# WHAT IS EXPECTED:
Write out each line of the records that has "thuiskomeninhetlicht" in it.

# RECORDS SUPPLIED:
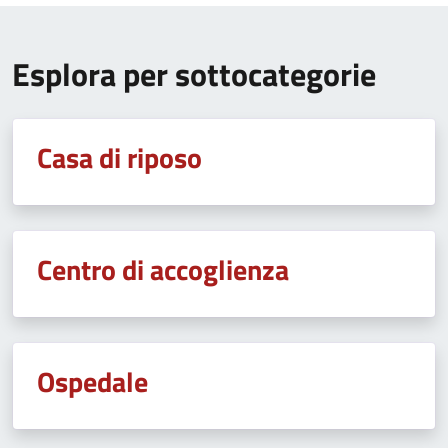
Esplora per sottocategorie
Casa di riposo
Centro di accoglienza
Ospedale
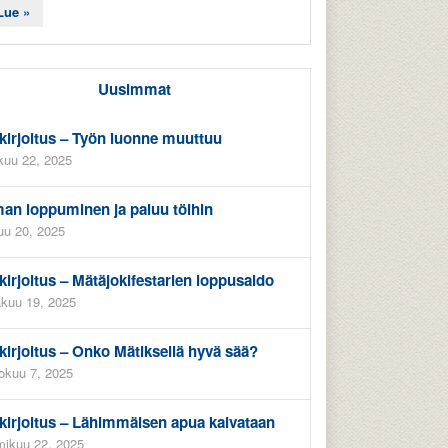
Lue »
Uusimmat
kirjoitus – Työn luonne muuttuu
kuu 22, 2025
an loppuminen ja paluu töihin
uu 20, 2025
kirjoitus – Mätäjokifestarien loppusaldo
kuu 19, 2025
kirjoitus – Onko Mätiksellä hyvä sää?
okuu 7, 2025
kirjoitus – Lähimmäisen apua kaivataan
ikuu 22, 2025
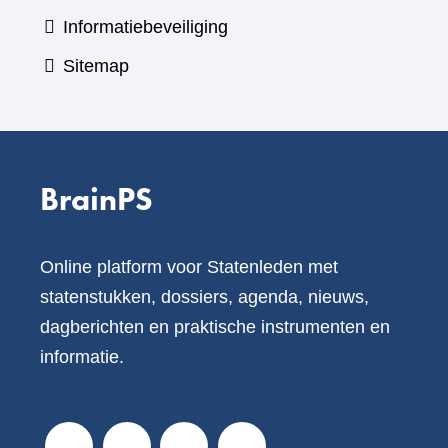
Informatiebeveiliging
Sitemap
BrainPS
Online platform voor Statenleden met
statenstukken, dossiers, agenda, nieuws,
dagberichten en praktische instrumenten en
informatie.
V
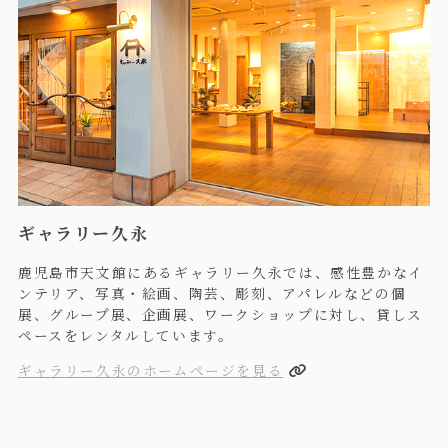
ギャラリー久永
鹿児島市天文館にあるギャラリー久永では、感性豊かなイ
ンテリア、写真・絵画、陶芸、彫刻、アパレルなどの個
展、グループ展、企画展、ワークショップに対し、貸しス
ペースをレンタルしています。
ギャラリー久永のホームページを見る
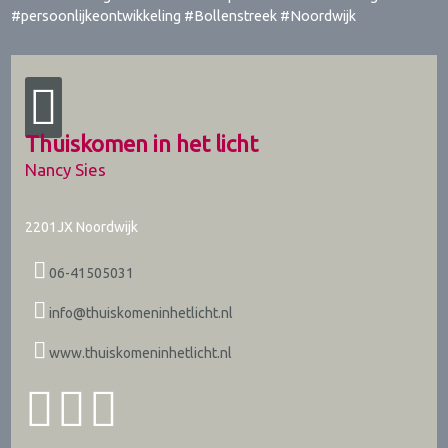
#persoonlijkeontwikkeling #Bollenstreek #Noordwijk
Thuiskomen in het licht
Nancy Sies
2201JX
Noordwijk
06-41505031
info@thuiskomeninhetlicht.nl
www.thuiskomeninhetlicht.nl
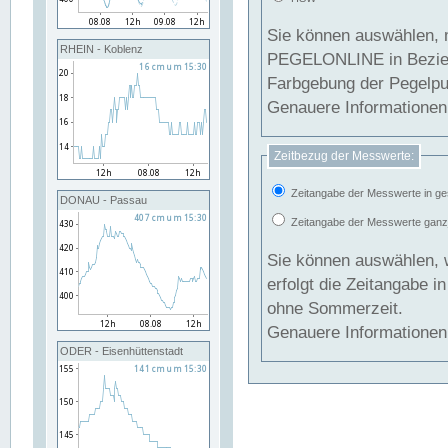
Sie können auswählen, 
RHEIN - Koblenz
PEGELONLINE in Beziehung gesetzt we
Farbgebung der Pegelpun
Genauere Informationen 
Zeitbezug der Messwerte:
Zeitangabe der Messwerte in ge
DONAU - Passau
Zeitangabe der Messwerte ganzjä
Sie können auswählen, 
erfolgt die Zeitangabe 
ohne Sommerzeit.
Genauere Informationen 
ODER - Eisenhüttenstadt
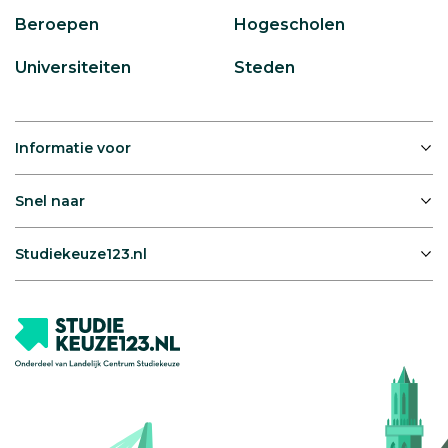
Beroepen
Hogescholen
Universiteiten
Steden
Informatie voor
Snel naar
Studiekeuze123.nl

# RESPONSE FOR THIS EXERCISE:
info@thuiskomeninhetlicht.nl
www.thuiskomeninhetlicht.nl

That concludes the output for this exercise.